While writing a regex pattern for substituting all the continuos '1's and single '1's as 's'. I found this quite confusing ,usage of '+' (used for matching 1 or more ) gave expected result, but '*' gave strange result

>>> l='100'
>>> import re
>>> j=re.compile(r'(1)*')    
>>> m=j.sub('*',l)
>>> m
'*0*0*'

While usage of '+' gave expected result.

>>> l='100'
>>> j=re.compile(r'1+')
>>> m=j.sub('*',l)
>>> m
'*00'

how does '*' in regex gives this, while its behaviour is to match 0 or more.

Answer 1

(1)* means "match 0 or more 1's". So for 100 it matches the 1, the empty string between 0 and 0, and the empty string after the last 0. You then replace the empty strings with '*'. 1+ requires at least one 1 in the match, so it won't match the boundary between characters.

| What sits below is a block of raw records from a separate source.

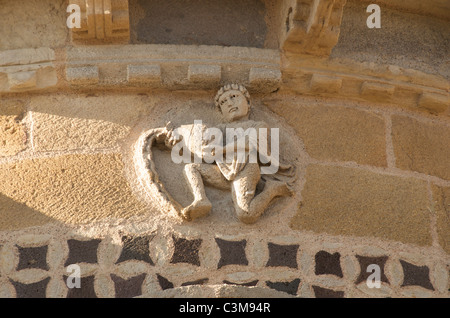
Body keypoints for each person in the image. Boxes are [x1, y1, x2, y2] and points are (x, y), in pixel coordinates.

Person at [167, 84, 293, 223]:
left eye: (234, 97)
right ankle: (201, 199)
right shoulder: (220, 129)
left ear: (248, 102)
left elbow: (248, 143)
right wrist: (179, 138)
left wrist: (222, 150)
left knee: (247, 215)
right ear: (221, 111)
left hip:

For those readers curious, yes the python output is *0*0* and not **0*0*. Here is a test python script to play with. (Regex101 has the wrong output for this, because it does not use an actual python regex engine. Online Regex testers will usually use PCRE (which is provided in PHP and Apache HTTP Server), and fake the target regex engine. Always test your regex in live code!)

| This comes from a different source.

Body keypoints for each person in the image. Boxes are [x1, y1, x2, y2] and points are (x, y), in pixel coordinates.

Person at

Here you can see in JavaScript the output will be **0*0* (it will match the empty string between 1 and 0 as a new match) This is a prime example of why 'regex flavor' is important. Different engines use slightly different rules. (in this case, if the new match starts at 0 or the character boundary)

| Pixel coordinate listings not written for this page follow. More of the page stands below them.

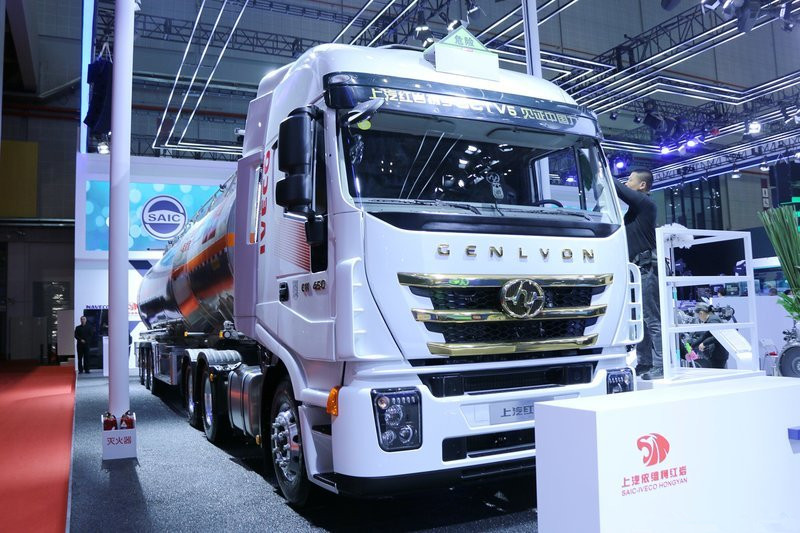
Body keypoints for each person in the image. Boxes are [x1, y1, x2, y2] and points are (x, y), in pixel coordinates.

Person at [614, 169, 663, 380]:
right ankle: (645, 362)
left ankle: (660, 365)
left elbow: (619, 189)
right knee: (640, 319)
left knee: (652, 319)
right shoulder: (636, 210)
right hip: (636, 270)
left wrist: (599, 167)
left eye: (630, 180)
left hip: (646, 269)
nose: (627, 183)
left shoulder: (646, 203)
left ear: (642, 185)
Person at [686, 302, 728, 369]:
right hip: (716, 355)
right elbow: (705, 336)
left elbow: (717, 336)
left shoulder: (713, 320)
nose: (699, 318)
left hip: (718, 355)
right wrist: (692, 346)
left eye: (698, 316)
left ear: (701, 313)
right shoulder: (710, 320)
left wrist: (704, 343)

console.log("100".replace(/(1)*/g, '*'))

Answer 2

regex = r"1*"
p = re.compile(regex)
test_str = "100"
for m in p.finditer(test_str):
    print(m.start(), m.group())

Outputs 4 matches (that's why regex101 shows 4 matches):

0 1
1 
2 
3 

While re.sub() replaces 3 positions which is a cause of re.sub() advancing after a zero-length match (Python doc):

sub(pattern, repl, string, count=0, flags=0)

Return the string obtained by replacing the leftmost non-overlapping occurrences of pattern in string by the replacement repl.

...

Empty matches for the pattern are replaced only when not adjacent to a previous match, so sub('x*', '-', 'abc') returns '-a-b-c-'.

What does a non-overlapping occurrence mean? It means when:

the first match ended at the start of the string, where the first match attempt began. The regex engine needs a way to avoid getting stuck in an infinite loop that forever finds the same zero-length match at the start of the string.

The simplest solution, which is used by most regex engines, is to start the next match attempt one character after the end of the previous match, if the previous match was zero-length.

In this case, the second match attempt begins at the position between the 1 and the 0 in the string, hence the difference.

Answer 3

Beware of patterns that can match nothing. This isn't well-defined, so the behaviour varies by engine. For example, you get a different result in Perl.

$ perl -e'CORE::say "100" =~ s/1*/\*/rg'
**0*0*

1. At position 0, it matches 1 character.
2. At position 1, it matches 0 characters.
3. [Forced to advance to avoid infinite loop]
4. At position 2, it matches 0 characters.
5. [Forced to advance to avoid infinite loop]
6. At position 3, it matches 0 characters.
7. [Forced to advance to avoid infinite loop]
8. [Fail to match: Beyond end of string]